Apparently, however, careful observation suggests President Akufo Addo’s “jail bound” statement made during that by-election campaign of ballyhoo, was beyond ignorance of the law. Instead, it could have stemmed from either political malice and mischief, or accumulated electoral-cum-political fraud, stress, and outright hopelessness.
You see, it is the good master and teacher, Jesus Christ, who teaches that out of abundance of the heart the mouth speaketh. What the president said was a classic example of a Freudian slip. It exposed the ill-will under the sleeve of the president. Perhaps, due to the inevitable defeat that awaits the NPP which was revealed in that by-election at Assin North.
As stated earlier, some of the indicators which made the victory of that by-election as victory for the NDC in 2024, include the economic dynamics which is the obvious and most fundamental indicator. The people of Ghana, inter alia, have lost a great deal of confidence in the current government.
For the first time in our history, our economy has been ranked as the worst of all economies in the whole wide world with our currency the most depreciated and worst performing currency in the whole world, and the economic situations and conditions of the citizens have been speaking volumes to this reality.
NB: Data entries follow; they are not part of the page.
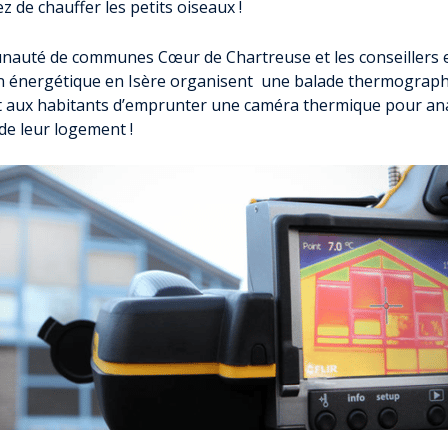
 de chauffer les petits oiseaux !
auté de communes Cœur de Chartreuse et les conseillers 
n énergétique en Isère organisent une balade thermograph
 aux habitants d’emprunter une caméra thermique pour an
 de leur logement !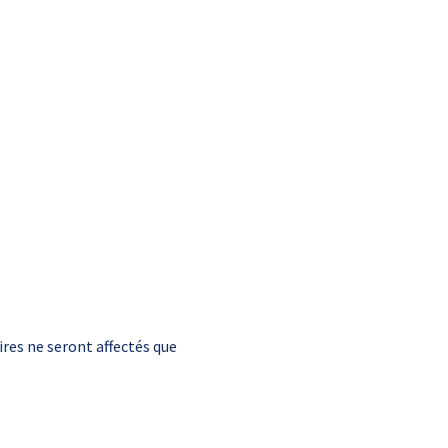
res ne seront affectés que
It’s simply hell living in Ghana today due to economic and political failure. And the collapse of these two has been quite scientific a proof of the NDC’s victory that no man, in any capacity, unless a madman, can do propaganda about it.
The second indicator is based on the psychological effects and impact the By-election had on the NPP before, during, and after it. From the word go, it was clear the NPP had been too jittery, and that necessitated certain defeatist attitude and comments. Among which the majority leader, Kyei Mensa Bonso said the NPP was going to narrowly win the by-election.
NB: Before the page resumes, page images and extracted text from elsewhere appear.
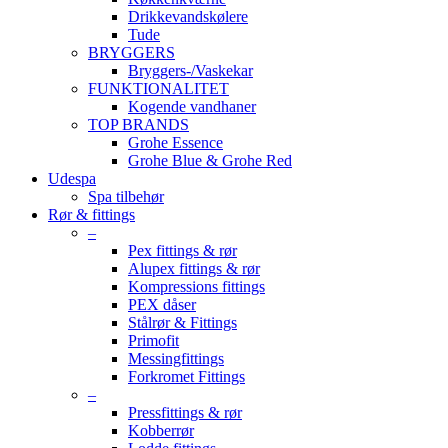
Drikkevandskølere
Tude
BRYGGERS
Bryggers-/Vaskekar
FUNKTIONALITET
Kogende vandhaner
TOP BRANDS
Grohe Essence
Grohe Blue & Grohe Red
Udespa
Spa tilbehør
Rør & fittings
–
Pex fittings & rør
Alupex fittings & rør
Kompressions fittings
PEX dåser
Stålrør & Fittings
Primofit
Messingfittings
Forkromet Fittings
–
Pressfittings & rør
Kobberrør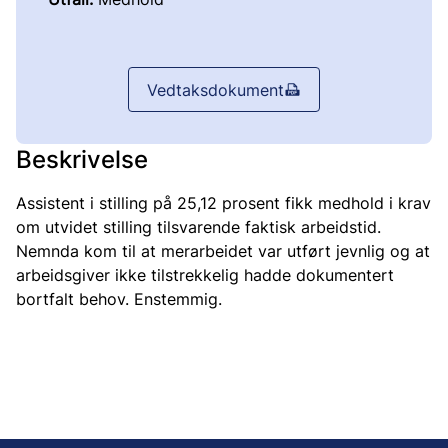
Vedtaksdokument
Beskrivelse
Assistent i stilling på 25,12 prosent fikk medhold i krav
om utvidet stilling tilsvarende faktisk arbeidstid.
Nemnda kom til at merarbeidet var utført jevnlig og at
arbeidsgiver ikke tilstrekkelig hadde dokumentert
bortfalt behov. Enstemmig.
The spiritual element is perhaps the most significant aspect which sent a strong message to the NPP that God has said “enough is enough” to their eight years of economic conundrum and evil governance unleashed upon innocent Ghanaians. And that has to do with the very day that by-election was organised. It was on Tuesday and Arafa day of the Muslims. Very powerful day.
Spiritually, Tuesdays have been very hard days within the mystical dimension of Islam, including in many cultures, and Tuesdays had been used in the olden days to prepare and wage wars against stronger enemies by Kingdoms.
Many of the wars Kingdoms like Gonja, Dagbon, and even Asantes prepared and waged by Muslim clerics, were done on Tuesdays according to Ivor Wilks, Nehemiah Levtzion, Adu Boahen, and other scholars of the Asante, Dagbon, and Gonja Kingdoms.
The Dagbani people had a Mallam called Sabali Yarna Yaamusah who was a friend to the Overlord of the Dagbon Kingdom, Naa Tutugri, the father of Naa Zangina; the Asantehene, Osei Bonsu, had a Mallam called the Parsha or Basha in the person of Muhammad al-Gamba; The Overlord of Gonja, Ma’ura alias Ndewura Jakpa, had a Mallam who founded the Sakpare Muslims in the Gonja Kingdom led initially by Fatigi Morokpe. All this Mallams prepared and waged wars against enemies of these kingdoms spiritually before the physical war, on Tuesdays.
This means that, to have slated that by-election on such a powerful day was literally a preparation for a greater election – the 2024 general elections. And the winner of that by-election shall certainly become the winner of the major election.
Finally, the political and electoral history and demographics of that Constituency, Assin North, attested to this political fortune telling, prophecy, and prediction. That the winner of that by-election shall win the 2024 presidential election. And the NDC shall win the 2024 general elections and shall form the next government in 2025. In Sha Allah.
From the angle of these electoral demographics of the Constituency, in my first article on the Assin North By-election which I titled, “Assin North By-election: the Good, the Bad, and the Ugly”, I pointed out how that Constituency has been a key factor and determiner of a presidential election in Ghana and the general election at large.
I revealed that, since 1992, the political party that wins the Assin North is the eventual winner of the presidential election. Unless in strange situations where pork barrel politics dictated the winner, like the case of Kennedy Agyapong in 2008. The NDC won the presidential election but the NPP won the Assin North because of the apparent vote buying tactics.
However, with the constituents now knowing how to take money without voting for vote buyers, the NPP must kiss goodbye to that Constituency come 2024. And certainly the recent NDC victory in the by-election is an attestation to what is to come 2024. Victory in advance for the NDC.
Fellow Ghanaians, in his Tribute to Bandana alias Shatta Wale, Mr. Logic paraphrased a local wisdom in our Ghanaian street parlance, that “what elders can see sitting down, little boys cannot see standing up”.
Thus, the old man – Akufo Addo – had seen the defeat of his party coming with full force.
For me, only a bunch of thick skulls and sickening minds can mess up a government on this huge and dangerous scale and still hoping that by crook or by crook (because there’s no fairness in this) they should be left in government.
In Dagbani it is said that “if the road has no turns and curves, the travellers on it would certainly see each others’ occiputs”. This literally means that if there’s life, posterity is enough as a judge between rival groups.
Posterity has indeed come to judge Akufo Addo as the last “saint” standing as we all thought. And so far, it’s not so good as the mantra of former President Kufuor suggested; under Akufo Addo, it’s so far, so evil; it’s so far, so terrible; it’s so far, so bad, and indeed, it’s so far, so dangerous.
There’s therefore a crying, and agitating need for a political and leadership Messiah in the person of former President Mahama to help rescue our sinking ship and nation, in order to marshal it in the right direction. Hence, the victory of the NDC in advance as a hope to a hopeless nation for seven years.